[Stored data entries]
┌────────
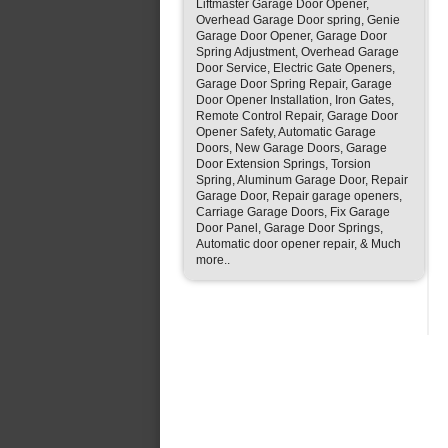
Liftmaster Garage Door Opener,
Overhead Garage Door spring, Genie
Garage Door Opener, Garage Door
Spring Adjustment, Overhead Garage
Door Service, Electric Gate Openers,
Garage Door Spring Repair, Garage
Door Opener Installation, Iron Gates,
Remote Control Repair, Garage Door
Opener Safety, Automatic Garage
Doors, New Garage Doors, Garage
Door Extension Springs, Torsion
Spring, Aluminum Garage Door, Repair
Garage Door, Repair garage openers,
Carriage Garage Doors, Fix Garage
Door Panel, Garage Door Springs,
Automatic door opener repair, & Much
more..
└────────
┌────────
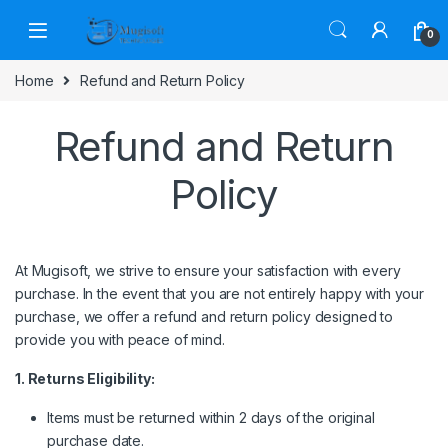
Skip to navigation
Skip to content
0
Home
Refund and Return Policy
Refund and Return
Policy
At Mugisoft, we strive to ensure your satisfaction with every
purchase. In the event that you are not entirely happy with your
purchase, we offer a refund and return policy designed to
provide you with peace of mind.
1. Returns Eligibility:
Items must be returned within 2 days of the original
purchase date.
└────────
Copy the lines of the listing word for word, starting at the line containing "Skip to navigation" and ending at the line containing "purchase date.".

_Output of the exercise_
Skip to navigation
Skip to content
0
Home
Refund and Return Policy
Refund and Return
Policy
At Mugisoft, we strive to ensure your satisfaction with every
purchase. In the event that you are not entirely happy with your
purchase, we offer a refund and return policy designed to
provide you with peace of mind.
1. Returns Eligibility:
Items must be returned within 2 days of the original
purchase date.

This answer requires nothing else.